_WRITTEN TASK_: Once you find the line containing "currstr = aCell.getStringCellValue();" in the data below, copy it and each following line exactly, up to and including the line containing "result = cell.getBooleanCellValue();", and nothing else.

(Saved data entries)
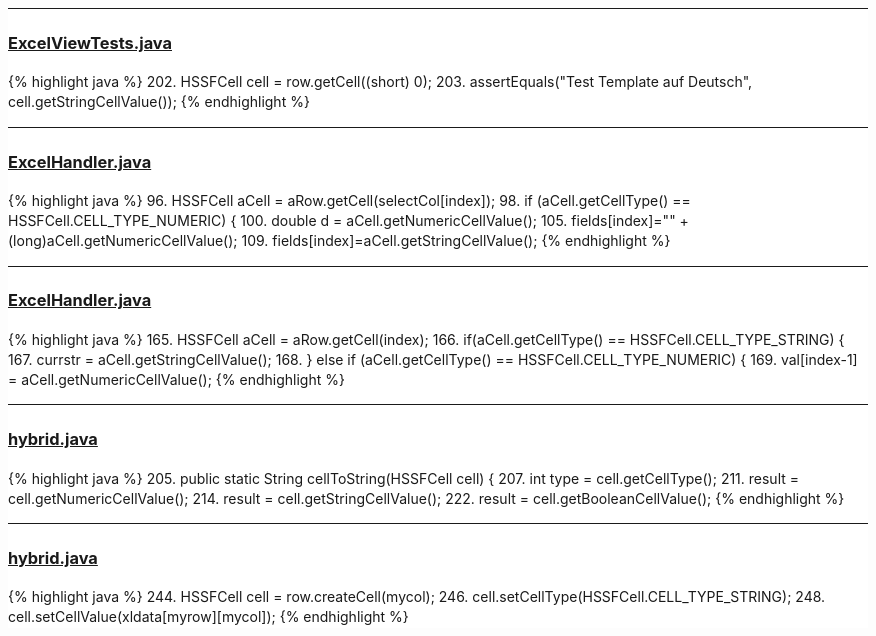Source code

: ***

### [ExcelViewTests.java](https://searchcode.com/codesearch/view/72414056/)
{% highlight java %}
202. HSSFCell cell = row.getCell((short) 0);
203. assertEquals("Test Template auf Deutsch", cell.getStringCellValue());
{% endhighlight %}

***

### [ExcelHandler.java](https://searchcode.com/codesearch/view/71586384/)
{% highlight java %}
96. HSSFCell aCell = aRow.getCell(selectCol[index]);
98. if (aCell.getCellType() == HSSFCell.CELL_TYPE_NUMERIC) {
100.     double d = aCell.getNumericCellValue();
105.     fields[index]="" + (long)aCell.getNumericCellValue();
109.   fields[index]=aCell.getStringCellValue();
{% endhighlight %}

***

### [ExcelHandler.java](https://searchcode.com/codesearch/view/71586384/)
{% highlight java %}
165. HSSFCell aCell = aRow.getCell(index);
166. if(aCell.getCellType() == HSSFCell.CELL_TYPE_STRING) {
167.   currstr = aCell.getStringCellValue();
168. } else if (aCell.getCellType() == HSSFCell.CELL_TYPE_NUMERIC) {
169.   val[index-1] = aCell.getNumericCellValue();
{% endhighlight %}

***

### [hybrid.java](https://searchcode.com/codesearch/view/71798584/)
{% highlight java %}
205. public static String cellToString(HSSFCell cell) {
207.     int type = cell.getCellType();
211.             result = cell.getNumericCellValue();
214.             result = cell.getStringCellValue();
222.             result = cell.getBooleanCellValue();
{% endhighlight %}

***

### [hybrid.java](https://searchcode.com/codesearch/view/71798584/)
{% highlight java %}
244. HSSFCell cell = row.createCell(mycol);
246. cell.setCellType(HSSFCell.CELL_TYPE_STRING);
248. cell.setCellValue(xldata[myrow][mycol]);
{% endhighlight %}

_ANSWER_:
167.   currstr = aCell.getStringCellValue();
168. } else if (aCell.getCellType() == HSSFCell.CELL_TYPE_NUMERIC) {
169.   val[index-1] = aCell.getNumericCellValue();
{% endhighlight %}

***

### [hybrid.java](https://searchcode.com/codesearch/view/71798584/)
{% highlight java %}
205. public static String cellToString(HSSFCell cell) {
207.     int type = cell.getCellType();
211.             result = cell.getNumericCellValue();
214.             result = cell.getStringCellValue();
222.             result = cell.getBooleanCellValue();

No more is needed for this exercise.